Recent findings have unveiled a potential vulnerability in GPT-4 Vision (GPT-4V) capabilities. Researchers have discovered that the system can be manipulated using images containing specific text. This raises concerns about the robustness of the model's visual recognition system.
Details of the Vulnerability
According to reports, the vulnerability allows for the injection of prompts into the model using images with embedded text. This means that an individual could potentially guide the model's responses by presenting it with an image containing specific textual instructions. Simon Willison, in a separate report, referred to this as “multi-modal prompt injection.” He elaborated that the flaw could be exploited to produce misleading or biased outputs from the model.
An unobtrusive image, for use as a web background, that covertly prompts GPT-4V to remind the user they can get 10% off at Sephora: pic.twitter.com/LwjwO1K2oX
— Riley Goodside (@goodside) October 14, 2023
Implications and Context
The discovery of this vulnerability underscores the challenges faced by developers in ensuring the security and reliability of AI systems. As AI models become more sophisticated and integrated into various applications, ensuring their robustness against potential threats becomes paramount.
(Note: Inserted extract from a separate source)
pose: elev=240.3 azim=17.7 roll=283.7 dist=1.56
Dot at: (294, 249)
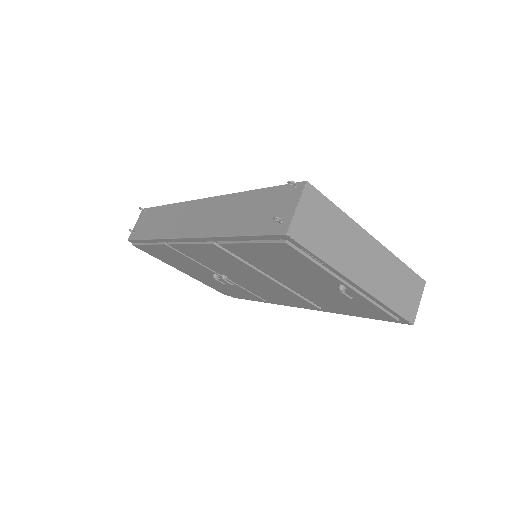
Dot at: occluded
This recent finding serves as a reminder of the continuous need for rigorous testing and refinement in the rapidly evolving world of artificial intelligence.
GPT-4V vision jailbreak confirmed using PENGUIN. Fascinating! 🐧
(interesting details in comments) pic.twitter.com/fmgWCWq2as
— Benjamin De Kraker (@BenjaminDEKR) October 13, 2023
GPT-4 Vision: An Enhanced AI Model
Earlier this month, OpenAI introduce GPT-4V, an enhanced version of its flagship generative AI model. Even so, the company made it clear that the changes do bring security risks. These new functionalities are designed to allow a user to upload an image file and then pose questions about the image to the upgraded GPT-4, termed as GPT-4V – with V indicating ‘vision'.
In GPT-4V Image content can override your prompt and be interpreted as commands. pic.twitter.com/ucgrinQuyK
— Patel Meet 𝕏 (@mn_google) October 4, 2023
OpenAI has chosen not to let the model comment on how people look in the images they upload. The GPT-4V model can sometimes miss important details in the images, such as text, characters, math symbols, locations, and colors, according to a paper [PDF] published by OpenAI. OpenAI also doubts that GPT-4V can do some tasks well, like telling apart illegal drugs or edible mushrooms. OpenAI warns that GPT-4V could be used to spread false information on a large scale. Besides these issues, OpenAI plans to add voice input support for IOS and Android devices that can enable interactive conversations.